▶ [Latihan Tertulis 1]: Tuliskan kembali tanpa perubahan baris-baris entri katalog spesimen tumbuhan, mulai dari awal entri sampai baris yang memuat "locality: Between Yukon", termasuk baris tersebut.
· · · · · · ·
Pluralisme Dalam Islam


Oleh : Syamsul Arafat*

Istilah pluralisme merupakan sebuah istilah yang banyak didengar dewasa ini. Banyak ilmuwan dan Pemikir yang membahas dan memasarkan istilah ini kepada masyarakat. Menurut mereka paham ini sangat cocok di kembangkan di Indonesia, dikarenakan kondisi masyarakatnya yang plural (sangat beragam dalam segala hal terutama agamanya). Menurut Adnin Armas, Paham ini mengajarkan bahwa semua agama adalah sama. Kebenaran adalah milik bersama. Dalam setiap agama terdapat kebenaran. Banyak jalan menuju kebenaran. Oleh sebab itu, Islam bukanlah satu-satunya jalan yang sah menuju kepada kebenaran.[1]

Karena bukan Islam jalan satu-satunya kebenaran, maka paham ini menjamin apapun agamanya pasti akan membawanya menuju Tuhan yang berakhir mendapatkan syurganya. Yang menyebabkan seseorang masuk syurga  bukan apa agamanya tapi apa kebaikan yang telah dia perbuat. Semakin banyak seseorang berbuat baik maka akan semakin besar  peluang dia mendapatkan syurga, tak peduli apapun agamanya. Diantara orang yang mempunyai pemikiran seperti itu adalah Prof. Dr.  Munir Mulkhan, dia menyatakan : “Jika semua agama memang benar sendiri, penting diyakini bahwa surga Tuhan yang satu itu sendiri, terdiri banyak pintu dan kamar. Tiap pintu adalah jalan pemeluk tiap Agama memasuki kamar surganya. Syarat memasuki surga ialah keikhlasan pembebasan manusia dari kelaparan, penderitaan, kekerasan dan ketakutan, tanpa melihat agamanya. Inilah jalan universal surga bagi semua agama. Dari sini kerjasama dan dialog pemeluk berbeda agama jadi mungkin.[2]

Sementara itu MUI mempunyai pendapat lain mengenai paham ini. Melalui fatwanya yang dikeluarkan dalam MUNAS ke 7  tahun 2005, MUI telah dengan tegas menyatakan bahwa Pluralisme merupakan paham yang bertentangan dengan ajaran Islam. Bahkan melarang kepada segenap umat Islam untuk mengikuti apalagi mengamalkan paham ini. Argumentasi MUI melarang paham ini adalah ayat-ayat al Qur’an, seperti “barang siapa yang mencari agama selain agama Islam, maka sekali-kali tidaklah akan diterima (agama itu), dan dia diakhirat termasuk orang-orang yang merugi”[3] . Dan “Sesungguhnya agama (yang diridhai) disisi Allah hanyalah Islam[4]. Dan “Untukmu agamamu, dan untukkulah agamaku”.[5]

Selain ayat al Qur’an argumentasi lainnya adalah Hadits Rosulullah saw. Imam Muslim (w 262 H) dalam kitabnya Shahih Muslim, meriwayatkan hadits Rosulullah saw : “Demi zat yang menguasai jiwa Muhamad, tidak ada seorangpun baik Yahudi maupun Nasrani yang mendengar tentang diriku dari umat Islam ini, kemudian ia mati dan tidak beriman terhadap ajaran yang aku bawa, kecuali ia mati akan menjadi penghuni neraka.”. Begitu juga Nabi mengirimkan surat-surat Dakwah kepada orang-orang non muslim, antara lain kaisar Heraklius, Raja Romawi yang beragama Nasrani, al-najasyi raja Abesenia yang beragama Nasrani dan Kisra Persia yang beragama Majusi, dimana Nabi mengajak mereka untuk masuk Islam (Hadits Riwayat Ibnu Sa’ad dalam al-Thabaqat al-Kubra dan imam al Bukhari dalam Shahih al Bukhari).
· · · · · · ·
▶ [Latihan Tertulis 2]: Menurut teks tentang pluralisme dalam Islam, pada MUNAS ke berapa dan tahun berapa MUI mengeluarkan fatwa mengenai pluralisme?

▶ [Data Tercatat]:
· · · · · · ·
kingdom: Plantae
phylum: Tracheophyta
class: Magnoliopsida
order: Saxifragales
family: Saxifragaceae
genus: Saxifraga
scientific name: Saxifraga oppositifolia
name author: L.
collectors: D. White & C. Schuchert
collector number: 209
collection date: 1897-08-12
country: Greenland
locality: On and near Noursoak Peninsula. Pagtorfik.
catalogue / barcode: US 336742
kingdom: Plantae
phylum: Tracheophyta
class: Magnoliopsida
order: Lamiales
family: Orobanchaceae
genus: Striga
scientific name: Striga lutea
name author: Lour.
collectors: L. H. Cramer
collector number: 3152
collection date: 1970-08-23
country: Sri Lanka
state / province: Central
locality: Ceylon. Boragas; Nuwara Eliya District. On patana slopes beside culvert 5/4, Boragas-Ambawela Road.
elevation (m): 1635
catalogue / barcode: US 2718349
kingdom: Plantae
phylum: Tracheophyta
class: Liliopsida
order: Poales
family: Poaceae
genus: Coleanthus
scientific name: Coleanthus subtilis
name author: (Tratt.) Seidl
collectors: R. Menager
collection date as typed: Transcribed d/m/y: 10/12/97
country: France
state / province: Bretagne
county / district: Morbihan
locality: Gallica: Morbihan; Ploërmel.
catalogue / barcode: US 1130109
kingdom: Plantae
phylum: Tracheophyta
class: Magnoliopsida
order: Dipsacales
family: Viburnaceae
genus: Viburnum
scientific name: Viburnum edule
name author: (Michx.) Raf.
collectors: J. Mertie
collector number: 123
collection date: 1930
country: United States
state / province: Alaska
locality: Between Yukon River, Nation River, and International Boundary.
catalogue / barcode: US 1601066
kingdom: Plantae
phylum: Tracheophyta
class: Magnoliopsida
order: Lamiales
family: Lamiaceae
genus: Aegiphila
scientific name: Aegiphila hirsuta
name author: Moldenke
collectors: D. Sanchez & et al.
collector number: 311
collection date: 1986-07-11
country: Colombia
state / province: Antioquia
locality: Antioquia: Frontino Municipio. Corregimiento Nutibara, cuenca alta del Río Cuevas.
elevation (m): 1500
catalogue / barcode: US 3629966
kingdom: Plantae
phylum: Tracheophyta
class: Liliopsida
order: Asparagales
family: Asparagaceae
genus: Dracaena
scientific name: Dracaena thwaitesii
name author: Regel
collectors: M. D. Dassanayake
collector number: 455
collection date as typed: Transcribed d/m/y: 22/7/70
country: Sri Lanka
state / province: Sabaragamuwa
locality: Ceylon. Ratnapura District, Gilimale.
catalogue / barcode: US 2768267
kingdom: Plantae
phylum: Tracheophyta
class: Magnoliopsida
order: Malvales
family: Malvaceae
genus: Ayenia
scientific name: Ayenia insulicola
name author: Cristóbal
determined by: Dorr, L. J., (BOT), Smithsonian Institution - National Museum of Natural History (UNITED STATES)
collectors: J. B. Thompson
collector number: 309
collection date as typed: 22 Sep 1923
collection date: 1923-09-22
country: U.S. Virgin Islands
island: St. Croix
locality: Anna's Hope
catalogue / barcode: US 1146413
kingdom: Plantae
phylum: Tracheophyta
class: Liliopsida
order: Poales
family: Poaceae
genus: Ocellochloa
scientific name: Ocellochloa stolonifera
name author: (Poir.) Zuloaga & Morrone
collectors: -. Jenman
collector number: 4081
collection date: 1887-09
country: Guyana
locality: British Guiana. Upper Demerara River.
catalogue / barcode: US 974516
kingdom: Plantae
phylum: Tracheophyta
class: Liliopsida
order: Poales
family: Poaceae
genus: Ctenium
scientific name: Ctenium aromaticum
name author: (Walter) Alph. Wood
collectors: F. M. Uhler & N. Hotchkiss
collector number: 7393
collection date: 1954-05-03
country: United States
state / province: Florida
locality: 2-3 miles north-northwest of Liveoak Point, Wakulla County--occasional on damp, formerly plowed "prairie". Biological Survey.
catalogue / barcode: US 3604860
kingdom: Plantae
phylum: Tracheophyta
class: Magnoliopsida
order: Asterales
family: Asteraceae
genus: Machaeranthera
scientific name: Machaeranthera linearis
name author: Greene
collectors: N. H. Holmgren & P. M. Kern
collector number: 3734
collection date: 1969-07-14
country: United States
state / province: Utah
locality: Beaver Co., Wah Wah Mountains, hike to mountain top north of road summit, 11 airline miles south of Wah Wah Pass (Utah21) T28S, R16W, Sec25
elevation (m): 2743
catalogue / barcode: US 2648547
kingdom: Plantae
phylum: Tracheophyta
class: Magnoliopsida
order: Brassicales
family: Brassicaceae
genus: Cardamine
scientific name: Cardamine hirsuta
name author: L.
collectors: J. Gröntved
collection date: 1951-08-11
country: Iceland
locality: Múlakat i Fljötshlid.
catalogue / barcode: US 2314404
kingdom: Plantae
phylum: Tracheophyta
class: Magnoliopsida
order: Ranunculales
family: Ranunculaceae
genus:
· · · · · · ·
▶ [Keluaran Lengkap 1]:
kingdom: Plantae
phylum: Tracheophyta
class: Magnoliopsida
order: Saxifragales
family: Saxifragaceae
genus: Saxifraga
scientific name: Saxifraga oppositifolia
name author: L.
collectors: D. White & C. Schuchert
collector number: 209
collection date: 1897-08-12
country: Greenland
locality: On and near Noursoak Peninsula. Pagtorfik.
catalogue / barcode: US 336742
kingdom: Plantae
phylum: Tracheophyta
class: Magnoliopsida
order: Lamiales
family: Orobanchaceae
genus: Striga
scientific name: Striga lutea
name author: Lour.
collectors: L. H. Cramer
collector number: 3152
collection date: 1970-08-23
country: Sri Lanka
state / province: Central
locality: Ceylon. Boragas; Nuwara Eliya District. On patana slopes beside culvert 5/4, Boragas-Ambawela Road.
elevation (m): 1635
catalogue / barcode: US 2718349
kingdom: Plantae
phylum: Tracheophyta
class: Liliopsida
order: Poales
family: Poaceae
genus: Coleanthus
scientific name: Coleanthus subtilis
name author: (Tratt.) Seidl
collectors: R. Menager
collection date as typed: Transcribed d/m/y: 10/12/97
country: France
state / province: Bretagne
county / district: Morbihan
locality: Gallica: Morbihan; Ploërmel.
catalogue / barcode: US 1130109
kingdom: Plantae
phylum: Tracheophyta
class: Magnoliopsida
order: Dipsacales
family: Viburnaceae
genus: Viburnum
scientific name: Viburnum edule
name author: (Michx.) Raf.
collectors: J. Mertie
collector number: 123
collection date: 1930
country: United States
state / province: Alaska
locality: Between Yukon River, Nation River, and International Boundary.

▶ [Keluaran Lengkap 2]: Pada MUNAS ke-7 tahun 2005.